$\lim_{z \to \exp(i\pi/3)} \frac{z^3+8}{z^4+4z+16}$

Question

Find $$\lim_{z \to \exp(i \pi/3)} \dfrac{z^3+8}{z^4+4z+16}$$

Note that $$z=\exp(\pi i/3)=\cos(\pi/3)+i\sin(\pi/3)=\dfrac{1}{2}+i\dfrac{\sqrt{3}}{2}$$ $$z^2=\exp(2\pi i/3)=\cos(2\pi/3)+i\sin(2\pi/3)=-\dfrac{1}{2}+i\dfrac{\sqrt{3}}{2}$$ $$z^3=\exp(3\pi i/3)=\cos(\pi)+i\sin(\pi)=1$$ $$z^4=\exp(4\pi i/3)=\cos(4\pi/3)+i\sin(4\pi/3)=-\dfrac{1}{2}-i\dfrac{\sqrt{3}}{2}$$

So, \begin{equation*} \begin{aligned} \lim_{z \to \exp(i \pi/3)} \dfrac{z^3+8}{z^4+4z+16} & = \dfrac{1+8}{-\dfrac{1}{2}-i\dfrac{\sqrt{3}}{2}+4\left(-\dfrac{1}{2}+\dfrac{\sqrt{3}}{2}\right)+16} \\ & = \dfrac{9}{\dfrac{27}{2}+i\frac{3\sqrt{3}}{2}} \\ & = \dfrac{6}{9+i\sqrt{3}} \\ & = \dfrac{9}{14}-i\dfrac{\sqrt{3}}{2} \\ \end{aligned} \end{equation*}

But, when I check my answer on wolframalpha, their answer is $$\dfrac{245}{626}-i\dfrac{21\sqrt{3}}{626}.$$

Can someone tell me what I am doing wrong?

Answer 1

You can make your life very easy by noticing that $(\mathrm e^{\mathrm i \pi/3})^3=\mathrm e^{\mathrm i \pi} = -1$.

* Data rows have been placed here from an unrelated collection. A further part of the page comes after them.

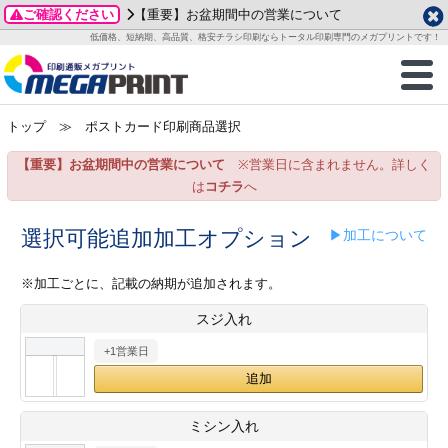
ご確認ください
【重要】お盆期間中の営業について
データ作成ガイド
ご利用ガイド
テンプレート
商品一覧
低価格、短納期、高品質、格安チラシ印刷ならトータル印刷専門のメガプリントです！
2026年 8月
ルグッズ
のお客様へ
印刷
作成前に
カード印刷
せ一覧
月
火
水
木
金
土
トップ
≫ ポストカード印刷商品選択
・ステッカー
ついて
判カード印刷
別ガイド
り名刺印刷
合わせ
1
3
4
5
6
7
8
【重要】お盆期間中の営業について
※営業日に含まれません。詳しく
刷物
について
カード印刷
ガイド
り名刺印刷
る質問FAQ
10
11
12
13
14
15
は
コチラ
へ
17
18
19
20
21
22
チックカード印刷
い方法
チックカード名刺
trator 加工指示ガイド
チックカード
もり
選択可能追加加工オプション
▶加工について
24
25
26
27
28
29
31
営業ツール印刷
法/送料について
ラムカード
カード印刷
ンプル請求
※加工ごとに、記載の納期が追加されます。
2026年 9月
スジ入れ
ティ・販促グッズ
ト印刷
印刷
月
火
水
木
金
土
+1営業日
1
2
3
4
5
ス＆盛り上げ印刷
定型マル型印刷
グ印刷
7
8
9
10
11
12
14
15
16
17
18
19
サイズ
ター印刷
ト印刷
ミシン入れ
21
22
23
24
25
26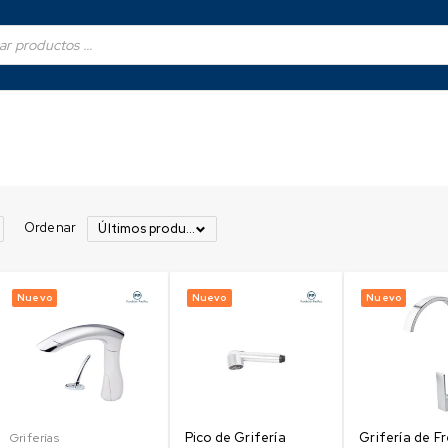
Ordenar
Últimos productos
Nuevo
Nuevo
Nuevo
Pico de Grifería
Grifería de F
Griferías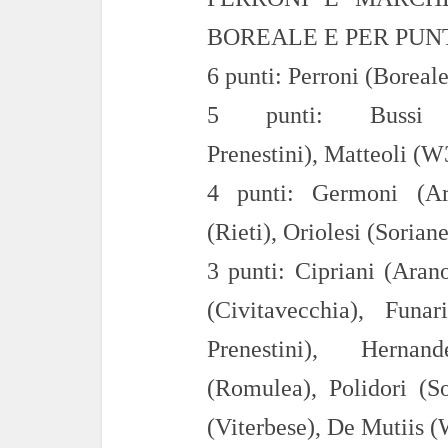
BOREALE E PER PUN
6
punti: Perroni (Boreale
5
punti:
Bussi
Prenestini),
Matteoli (W
4
punti:
Germoni
(Ar
(Rieti),
Oriolesi (Soriane
3
punti:
Cipriani (Aran
(Civitavecchia),
Funar
Prenestini),
Herna
(Romulea),
Polidori (So
(Viterbese)
, De
Mutiis
(W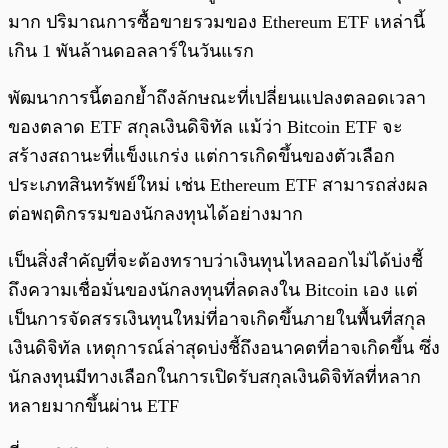
มาก ปริมาณการซื้อขายรวมของ Ethereum ETF เหล่านี้
เกิน 1 พันล้านดอลลาร์ในวันแรก
พัฒนาการนี้ตอกย้ำถึงลักษณะที่เปลี่ยนแปลงตลอดเวลา
ของตลาด ETF สกุลเงินดิจิทัล แม้ว่า Bitcoin ETF จะ
สร้างสถานะที่แข็งแกร่ง แต่การเกิดขึ้นของตัวเลือก
ประเภทสินทรัพย์ใหม่ เช่น Ethereum ETF สามารถส่งผล
ต่อพฤติกรรมของนักลงทุนได้อย่างมาก
เป็นสิ่งสำคัญที่จะต้องทราบว่าเงินทุนไหลออกไม่ได้บ่งชี้
ถึงความเชื่อมั่นของนักลงทุนที่ลดลงใน Bitcoin เอง แต่
เป็นการจัดสรรเงินทุนใหม่ที่อาจเกิดขึ้นภายในพื้นที่สกุล
เงินดิจิทัล เหตุการณ์ล่าสุดบ่งชี้ถึงอนาคตที่อาจเกิดขึ้น ซึ่ง
นักลงทุนมีทางเลือกในการเปิดรับสกุลเงินดิจิทัลที่หลาก
หลายมากขึ้นผ่าน ETF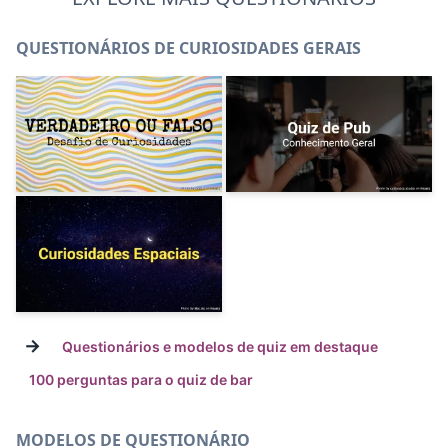
QUESTIONÁRIOS DE CURIOSIDADES GERAIS
→
Questionários e modelos de quiz em destaque
100 perguntas para o quiz de bar
MODELOS DE QUESTIONÁRIO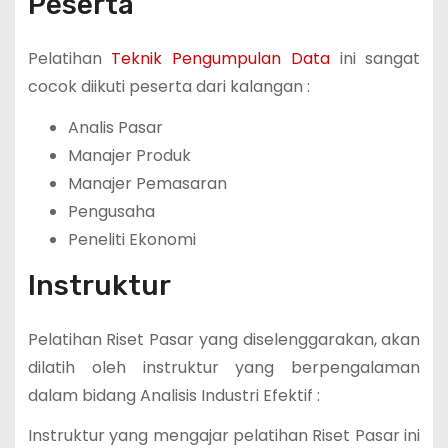
Peserta
Pelatihan
Teknik Pengumpulan Data
ini sangat
cocok diikuti peserta dari kalangan :
Analis Pasar
Manajer Produk
Manajer Pemasaran
Pengusaha
Peneliti Ekonomi
Instruktur
Pelatihan Riset Pasar yang diselenggarakan, akan
dilatih oleh instruktur yang berpengalaman
dalam bidang Analisis Industri Efektif :
Instruktur yang mengajar pelatihan Riset Pasar
ini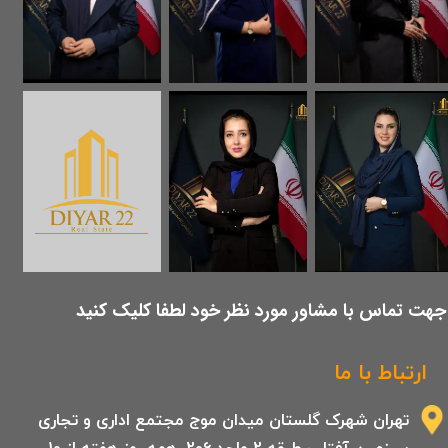
​جهت تماس با مشاور مورد نظر خود لطفا کلیک کنید
ارتباط با ما
تهران شهرک گلستان میدان موج مجتمع اداری و تجاری
سرزمین آفتاب طبقه 2 واحد 206 .همه روز هفته از 10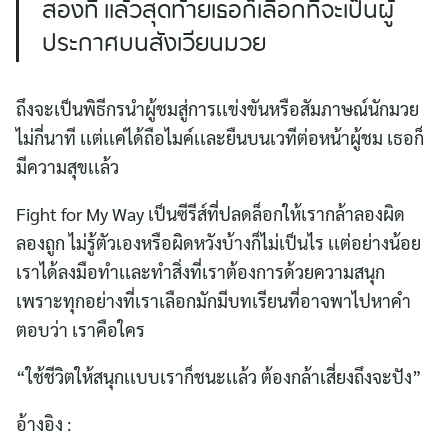
สองที่ เเล้วสุดท้ายเธอก็เลือกที่จะเป็นผู้
ประกาศบนสังเวียนมวย
ถึงจะเป็นพิธีกรนำผู้ชมสู่การเเข่งขันหรือสัมภาษณ์นักมวย
ไม่กี่นาที เเต่เเค่ได้ถือไมค์เเละยืนบนเวทีต่อหน้าผู้ชม เธอก็
มีความสุขเเล้ว
Fight for My Way เป็นซีรีส์ที่ปลดล็อกให้เรากล้าลองผิด
ลองถูก ไม่รู้ตัวเองหรือผิดหวังบ้างก็ไม่เป็นไร เเต่อย่างน้อย
เราได้ลงมือทำเเละทำสิ่งที่เราต้องการด้วยความสนุก
เพราะทุกอย่างที่เราเลือกมักมีบทเรียนที่อาจพาไปหาคำ
ตอบว่า เราคือใคร
“ใช้ชีวิตให้สนุกเเบบเราก็ชนะเเล้ว ต้องกล้าเสี่ยงถึงจะปัง”
อ้างอิง :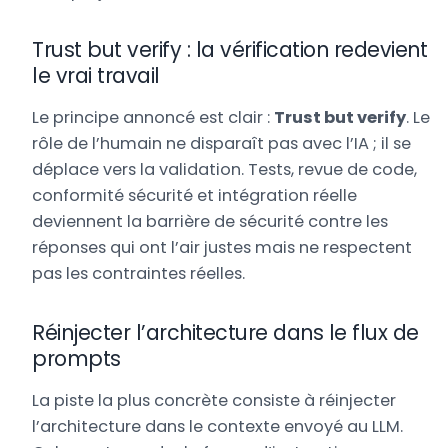
Trust but verify : la vérification redevient
le vrai travail
Le principe annoncé est clair :
Trust but verify
. Le
rôle de l’humain ne disparaît pas avec l’IA ; il se
déplace vers la validation. Tests, revue de code,
conformité sécurité et intégration réelle
deviennent la barrière de sécurité contre les
réponses qui ont l’air justes mais ne respectent
pas les contraintes réelles.
Réinjecter l’architecture dans le flux de
prompts
La piste la plus concrète consiste à réinjecter
l’architecture dans le contexte envoyé au LLM.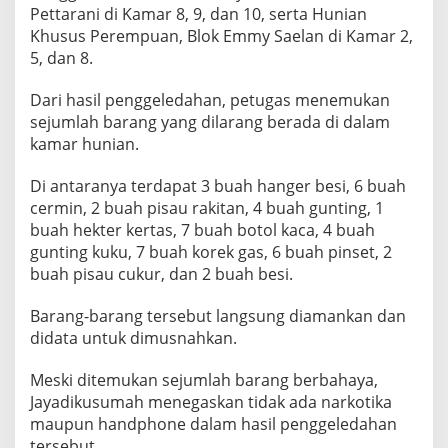
s
Pettarani di Kamar 8, 9, dan 10, serta Hunian
i
Khusus Perempuan, Blok Emmy Saelan di Kamar 2,
t
5, dan 8.
a
,
Dari hasil penggeledahan, petugas menemukan
D
u
sejumlah barang yang dilarang berada di dalam
g
kamar hunian.
a
a
Di antaranya terdapat 3 buah hanger besi, 6 buah
n
cermin, 2 buah pisau rakitan, 4 buah gunting, 1
N
a
buah hekter kertas, 7 buah botol kaca, 4 buah
p
gunting kuku, 7 buah korek gas, 6 buah pinset, 2
i
buah pisau cukur, dan 2 buah besi.
S
u
Barang-barang tersebut langsung diamankan dan
l
t
didata untuk dimusnahkan.
a
n
Meski ditemukan sejumlah barang berbahaya,
D
Jayadikusumah menegaskan tidak ada narkotika
i
maupun handphone dalam hasil penggeledahan
t
e
tersebut.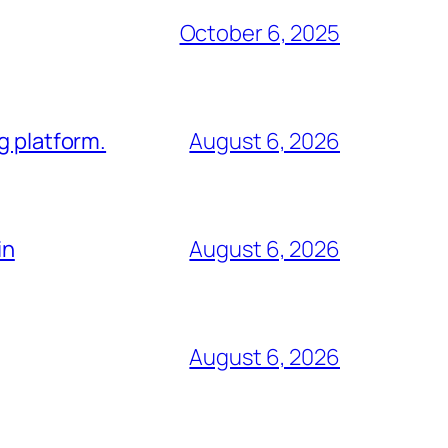
October 6, 2025
g platform.
August 6, 2026
in
August 6, 2026
August 6, 2026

This means that if $z=\mathrm e^{\mathrm i \pi/3}$, then $z^3=-1$ and hence $z^4=-z$.

$$\frac{z^3+8}{z^4+4z+16} = \frac{7}{3z+16}$$

Answer 2

You know $z^3=(\exp(\pi i/3))^3=\exp(3\pi i/3)=-1$ and $z=\dfrac{1}{2}+i\dfrac{\sqrt{3}}{2}$ thus with substitution \begin{eqnarray} \lim_{z \to \exp(i \pi/3)} \dfrac{z^3+8}{z(z^3+4)+16} &=& \lim_{z \to \exp(i \pi/3)} \dfrac{-1+8}{(\dfrac{1}{2}+i\dfrac{\sqrt{3}}{2})(-1+4)+16}\\ &=& \dfrac{14}{35+3\sqrt{3}i}\\ &=& \dfrac{14(35-3\sqrt{3}i)}{1252}\\ &=& \dfrac{245}{626}-i\dfrac{21\sqrt{3}}{626} \end{eqnarray}

Answer 3

First, note that: $$z^3=\cos(\pi)+i\sin(\pi)=\color{red}{-1}$$ And also, you've evaluated $z$ correctly, but the substitution into your limit is wrong.

Therefore, you should be using: $$\lim_{x\to \exp(i\pi/3)} \frac{z^3+8}{z^4+4z+16}=\frac{\color{red}{-1+8}}{\left(-\frac{1}{2}-i\frac{\sqrt{3}}{2}\right)+4\color{red}{\left(\frac{1}{2}+i\frac{\sqrt{3}}{2}\right)}+16}$$ Which gives you the correct answer.